Prompt
Could you print the stretch of lines below from the one with "facility runs on" through the one with "Report a problem", exactly as they stand and without any pictures?

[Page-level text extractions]
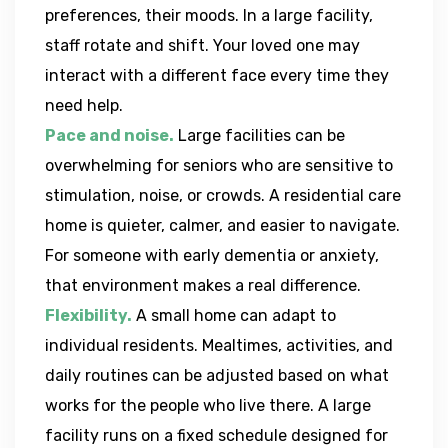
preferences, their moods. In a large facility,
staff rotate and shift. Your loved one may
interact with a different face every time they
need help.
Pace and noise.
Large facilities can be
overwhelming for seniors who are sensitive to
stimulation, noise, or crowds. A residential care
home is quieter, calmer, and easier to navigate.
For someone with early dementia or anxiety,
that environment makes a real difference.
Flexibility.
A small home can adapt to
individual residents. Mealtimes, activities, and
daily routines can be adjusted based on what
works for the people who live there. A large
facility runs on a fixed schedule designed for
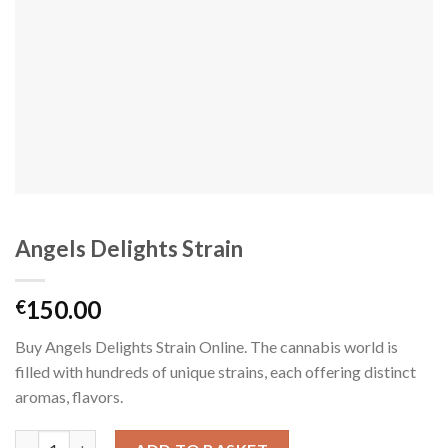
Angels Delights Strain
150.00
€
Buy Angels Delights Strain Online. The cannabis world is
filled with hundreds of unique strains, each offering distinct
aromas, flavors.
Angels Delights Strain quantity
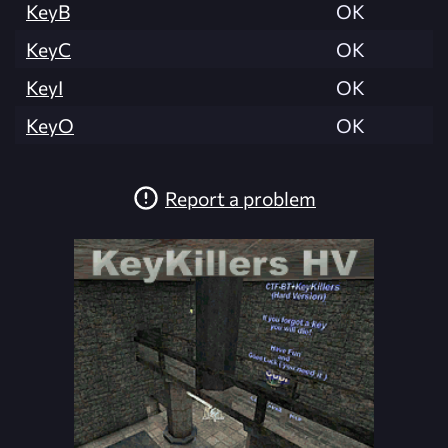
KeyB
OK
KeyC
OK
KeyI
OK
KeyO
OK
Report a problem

...

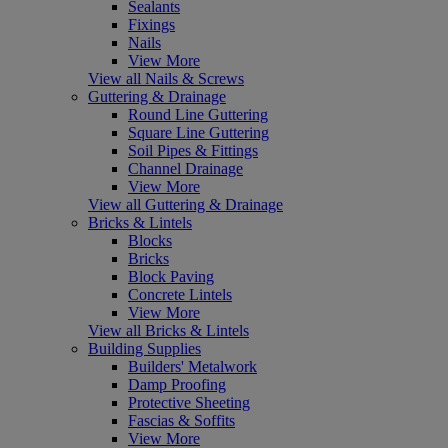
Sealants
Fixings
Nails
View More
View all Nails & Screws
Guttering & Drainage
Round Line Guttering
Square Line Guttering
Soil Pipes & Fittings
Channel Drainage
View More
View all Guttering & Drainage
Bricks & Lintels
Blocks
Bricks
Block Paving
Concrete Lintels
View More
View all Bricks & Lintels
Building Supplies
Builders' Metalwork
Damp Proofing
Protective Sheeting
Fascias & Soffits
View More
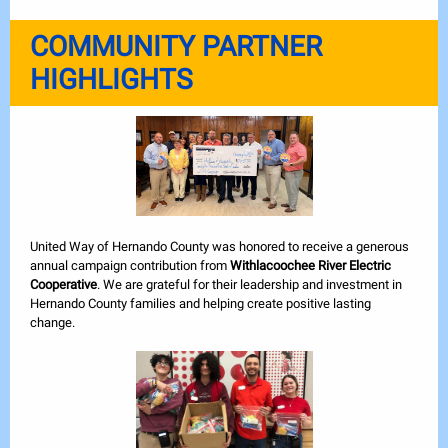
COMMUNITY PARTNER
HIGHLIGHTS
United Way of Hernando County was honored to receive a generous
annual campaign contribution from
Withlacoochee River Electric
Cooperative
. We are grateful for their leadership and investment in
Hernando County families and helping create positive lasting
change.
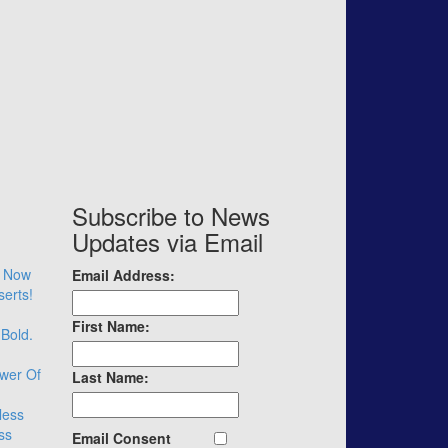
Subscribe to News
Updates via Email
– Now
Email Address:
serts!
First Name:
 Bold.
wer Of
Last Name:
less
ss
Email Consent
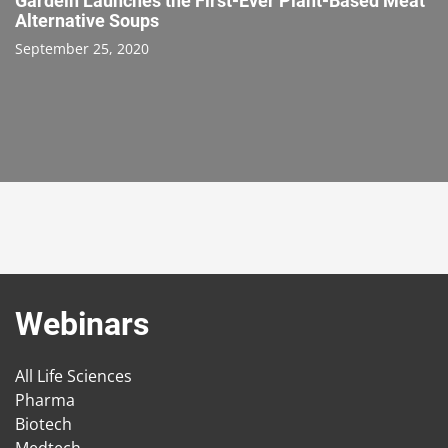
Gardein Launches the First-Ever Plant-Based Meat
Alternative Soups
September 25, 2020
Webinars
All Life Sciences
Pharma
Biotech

---

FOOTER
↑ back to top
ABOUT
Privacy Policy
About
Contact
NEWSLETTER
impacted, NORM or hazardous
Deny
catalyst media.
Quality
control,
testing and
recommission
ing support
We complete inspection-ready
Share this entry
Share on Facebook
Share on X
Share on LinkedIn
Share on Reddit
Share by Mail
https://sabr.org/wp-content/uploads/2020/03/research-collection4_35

Response for this exercise
facility runs on a fixed schedule designed for
Angels Delights Strain
150.00
€
Buy Angels Delights Strain Online. The cannabis world is
filled with hundreds of unique strains, each offering distinct
aromas, flavors.
Angels Delights Strain quantity
KeyB
OK
KeyC
OK
KeyI
OK
KeyO
OK
Report a problem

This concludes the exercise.